═══ Material shown

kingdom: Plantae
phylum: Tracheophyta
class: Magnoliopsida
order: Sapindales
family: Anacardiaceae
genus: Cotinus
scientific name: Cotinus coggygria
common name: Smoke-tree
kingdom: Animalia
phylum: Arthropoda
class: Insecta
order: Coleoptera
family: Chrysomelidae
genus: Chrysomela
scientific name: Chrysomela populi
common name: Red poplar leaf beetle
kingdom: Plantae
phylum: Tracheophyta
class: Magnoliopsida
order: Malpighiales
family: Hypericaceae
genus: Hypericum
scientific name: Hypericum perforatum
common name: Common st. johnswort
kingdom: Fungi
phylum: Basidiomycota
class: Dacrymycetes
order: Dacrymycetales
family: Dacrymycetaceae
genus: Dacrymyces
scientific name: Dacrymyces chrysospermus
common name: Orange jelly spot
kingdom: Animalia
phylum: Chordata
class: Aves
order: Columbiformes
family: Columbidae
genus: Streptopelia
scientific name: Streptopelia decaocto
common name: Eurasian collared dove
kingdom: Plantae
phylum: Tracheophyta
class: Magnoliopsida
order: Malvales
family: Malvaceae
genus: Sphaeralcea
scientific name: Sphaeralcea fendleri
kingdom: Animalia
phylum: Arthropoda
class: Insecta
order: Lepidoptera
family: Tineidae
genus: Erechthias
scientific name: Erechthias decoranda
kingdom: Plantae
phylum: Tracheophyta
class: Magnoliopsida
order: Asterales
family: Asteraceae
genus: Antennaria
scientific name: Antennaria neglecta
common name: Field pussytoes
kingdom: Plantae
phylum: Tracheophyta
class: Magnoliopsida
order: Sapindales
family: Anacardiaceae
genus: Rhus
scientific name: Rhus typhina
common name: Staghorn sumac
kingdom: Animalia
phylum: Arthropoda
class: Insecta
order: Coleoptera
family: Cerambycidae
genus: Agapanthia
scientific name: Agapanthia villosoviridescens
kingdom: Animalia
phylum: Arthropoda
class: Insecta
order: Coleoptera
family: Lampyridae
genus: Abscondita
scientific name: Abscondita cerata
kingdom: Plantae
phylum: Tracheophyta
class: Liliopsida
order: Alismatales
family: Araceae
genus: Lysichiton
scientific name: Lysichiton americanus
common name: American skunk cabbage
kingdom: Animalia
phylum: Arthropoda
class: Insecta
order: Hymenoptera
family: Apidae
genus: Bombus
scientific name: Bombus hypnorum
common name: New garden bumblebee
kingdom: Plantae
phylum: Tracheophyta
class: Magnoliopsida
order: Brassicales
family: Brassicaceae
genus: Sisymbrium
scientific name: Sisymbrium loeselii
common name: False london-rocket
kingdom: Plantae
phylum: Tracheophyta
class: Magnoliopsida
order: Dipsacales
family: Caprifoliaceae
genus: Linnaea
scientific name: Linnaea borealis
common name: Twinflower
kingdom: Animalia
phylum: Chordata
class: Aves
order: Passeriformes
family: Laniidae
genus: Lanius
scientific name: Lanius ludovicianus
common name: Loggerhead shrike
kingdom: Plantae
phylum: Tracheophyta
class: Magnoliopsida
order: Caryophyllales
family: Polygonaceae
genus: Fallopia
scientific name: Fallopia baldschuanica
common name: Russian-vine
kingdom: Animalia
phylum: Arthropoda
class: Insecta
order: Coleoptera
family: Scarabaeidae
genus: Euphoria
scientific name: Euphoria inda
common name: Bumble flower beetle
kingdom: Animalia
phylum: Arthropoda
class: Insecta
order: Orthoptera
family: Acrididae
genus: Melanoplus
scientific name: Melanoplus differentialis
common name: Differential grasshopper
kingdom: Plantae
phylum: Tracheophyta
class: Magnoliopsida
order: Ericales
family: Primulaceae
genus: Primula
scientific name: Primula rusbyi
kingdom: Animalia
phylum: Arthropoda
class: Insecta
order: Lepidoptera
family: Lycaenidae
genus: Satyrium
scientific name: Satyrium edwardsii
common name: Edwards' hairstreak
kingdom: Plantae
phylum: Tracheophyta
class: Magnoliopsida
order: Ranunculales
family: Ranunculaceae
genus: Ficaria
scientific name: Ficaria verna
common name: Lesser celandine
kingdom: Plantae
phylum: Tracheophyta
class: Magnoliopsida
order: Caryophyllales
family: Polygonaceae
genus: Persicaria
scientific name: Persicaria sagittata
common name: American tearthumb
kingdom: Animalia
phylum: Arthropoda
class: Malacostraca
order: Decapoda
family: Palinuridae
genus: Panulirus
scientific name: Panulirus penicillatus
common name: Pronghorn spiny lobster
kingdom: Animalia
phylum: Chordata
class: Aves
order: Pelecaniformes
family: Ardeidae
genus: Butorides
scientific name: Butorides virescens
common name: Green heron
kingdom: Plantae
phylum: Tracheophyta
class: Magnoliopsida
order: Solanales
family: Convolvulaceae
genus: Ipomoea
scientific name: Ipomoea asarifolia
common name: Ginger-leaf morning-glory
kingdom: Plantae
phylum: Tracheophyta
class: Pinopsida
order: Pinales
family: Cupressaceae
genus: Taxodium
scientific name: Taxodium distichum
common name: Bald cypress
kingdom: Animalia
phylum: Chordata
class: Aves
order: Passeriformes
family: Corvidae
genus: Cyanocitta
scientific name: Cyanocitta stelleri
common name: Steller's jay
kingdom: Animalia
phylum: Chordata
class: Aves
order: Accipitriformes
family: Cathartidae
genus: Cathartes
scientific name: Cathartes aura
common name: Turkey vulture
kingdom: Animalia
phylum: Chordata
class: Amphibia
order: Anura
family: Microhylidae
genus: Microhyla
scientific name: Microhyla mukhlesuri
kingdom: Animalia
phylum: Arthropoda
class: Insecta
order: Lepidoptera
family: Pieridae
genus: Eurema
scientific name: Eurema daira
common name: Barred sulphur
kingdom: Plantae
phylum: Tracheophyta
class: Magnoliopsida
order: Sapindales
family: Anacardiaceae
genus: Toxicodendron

══════

Instructions to follow: Return every line of the entries above unchanged, from the first to the last.

Answer to this task:
kingdom: Plantae
phylum: Tracheophyta
class: Magnoliopsida
order: Sapindales
family: Anacardiaceae
genus: Cotinus
scientific name: Cotinus coggygria
common name: Smoke-tree
kingdom: Animalia
phylum: Arthropoda
class: Insecta
order: Coleoptera
family: Chrysomelidae
genus: Chrysomela
scientific name: Chrysomela populi
common name: Red poplar leaf beetle
kingdom: Plantae
phylum: Tracheophyta
class: Magnoliopsida
order: Malpighiales
family: Hypericaceae
genus: Hypericum
scientific name: Hypericum perforatum
common name: Common st. johnswort
kingdom: Fungi
phylum: Basidiomycota
class: Dacrymycetes
order: Dacrymycetales
family: Dacrymycetaceae
genus: Dacrymyces
scientific name: Dacrymyces chrysospermus
common name: Orange jelly spot
kingdom: Animalia
phylum: Chordata
class: Aves
order: Columbiformes
family: Columbidae
genus: Streptopelia
scientific name: Streptopelia decaocto
common name: Eurasian collared dove
kingdom: Plantae
phylum: Tracheophyta
class: Magnoliopsida
order: Malvales
family: Malvaceae
genus: Sphaeralcea
scientific name: Sphaeralcea fendleri
kingdom: Animalia
phylum: Arthropoda
class: Insecta
order: Lepidoptera
family: Tineidae
genus: Erechthias
scientific name: Erechthias decoranda
kingdom: Plantae
phylum: Tracheophyta
class: Magnoliopsida
order: Asterales
family: Asteraceae
genus: Antennaria
scientific name: Antennaria neglecta
common name: Field pussytoes
kingdom: Plantae
phylum: Tracheophyta
class: Magnoliopsida
order: Sapindales
family: Anacardiaceae
genus: Rhus
scientific name: Rhus typhina
common name: Staghorn sumac
kingdom: Animalia
phylum: Arthropoda
class: Insecta
order: Coleoptera
family: Cerambycidae
genus: Agapanthia
scientific name: Agapanthia villosoviridescens
kingdom: Animalia
phylum: Arthropoda
class: Insecta
order: Coleoptera
family: Lampyridae
genus: Abscondita
scientific name: Abscondita cerata
kingdom: Plantae
phylum: Tracheophyta
class: Liliopsida
order: Alismatales
family: Araceae
genus: Lysichiton
scientific name: Lysichiton americanus
common name: American skunk cabbage
kingdom: Animalia
phylum: Arthropoda
class: Insecta
order: Hymenoptera
family: Apidae
genus: Bombus
scientific name: Bombus hypnorum
common name: New garden bumblebee
kingdom: Plantae
phylum: Tracheophyta
class: Magnoliopsida
order: Brassicales
family: Brassicaceae
genus: Sisymbrium
scientific name: Sisymbrium loeselii
common name: False london-rocket
kingdom: Plantae
phylum: Tracheophyta
class: Magnoliopsida
order: Dipsacales
family: Caprifoliaceae
genus: Linnaea
scientific name: Linnaea borealis
common name: Twinflower
kingdom: Animalia
phylum: Chordata
class: Aves
order: Passeriformes
family: Laniidae
genus: Lanius
scientific name: Lanius ludovicianus
common name: Loggerhead shrike
kingdom: Plantae
phylum: Tracheophyta
class: Magnoliopsida
order: Caryophyllales
family: Polygonaceae
genus: Fallopia
scientific name: Fallopia baldschuanica
common name: Russian-vine
kingdom: Animalia
phylum: Arthropoda
class: Insecta
order: Coleoptera
family: Scarabaeidae
genus: Euphoria
scientific name: Euphoria inda
common name: Bumble flower beetle
kingdom: Animalia
phylum: Arthropoda
class: Insecta
order: Orthoptera
family: Acrididae
genus: Melanoplus
scientific name: Melanoplus differentialis
common name: Differential grasshopper
kingdom: Plantae
phylum: Tracheophyta
class: Magnoliopsida
order: Ericales
family: Primulaceae
genus: Primula
scientific name: Primula rusbyi
kingdom: Animalia
phylum: Arthropoda
class: Insecta
order: Lepidoptera
family: Lycaenidae
genus: Satyrium
scientific name: Satyrium edwardsii
common name: Edwards' hairstreak
kingdom: Plantae
phylum: Tracheophyta
class: Magnoliopsida
order: Ranunculales
family: Ranunculaceae
genus: Ficaria
scientific name: Ficaria verna
common name: Lesser celandine
kingdom: Plantae
phylum: Tracheophyta
class: Magnoliopsida
order: Caryophyllales
family: Polygonaceae
genus: Persicaria
scientific name: Persicaria sagittata
common name: American tearthumb
kingdom: Animalia
phylum: Arthropoda
class: Malacostraca
order: Decapoda
family: Palinuridae
genus: Panulirus
scientific name: Panulirus penicillatus
common name: Pronghorn spiny lobster
kingdom: Animalia
phylum: Chordata
class: Aves
order: Pelecaniformes
family: Ardeidae
genus: Butorides
scientific name: Butorides virescens
common name: Green heron
kingdom: Plantae
phylum: Tracheophyta
class: Magnoliopsida
order: Solanales
family: Convolvulaceae
genus: Ipomoea
scientific name: Ipomoea asarifolia
common name: Ginger-leaf morning-glory
kingdom: Plantae
phylum: Tracheophyta
class: Pinopsida
order: Pinales
family: Cupressaceae
genus: Taxodium
scientific name: Taxodium distichum
common name: Bald cypress
kingdom: Animalia
phylum: Chordata
class: Aves
order: Passeriformes
family: Corvidae
genus: Cyanocitta
scientific name: Cyanocitta stelleri
common name: Steller's jay
kingdom: Animalia
phylum: Chordata
class: Aves
order: Accipitriformes
family: Cathartidae
genus: Cathartes
scientific name: Cathartes aura
common name: Turkey vulture
kingdom: Animalia
phylum: Chordata
class: Amphibia
order: Anura
family: Microhylidae
genus: Microhyla
scientific name: Microhyla mukhlesuri
kingdom: Animalia
phylum: Arthropoda
class: Insecta
order: Lepidoptera
family: Pieridae
genus: Eurema
scientific name: Eurema daira
common name: Barred sulphur
kingdom: Plantae
phylum: Tracheophyta
class: Magnoliopsida
order: Sapindales
family: Anacardiaceae
genus: Toxicodendron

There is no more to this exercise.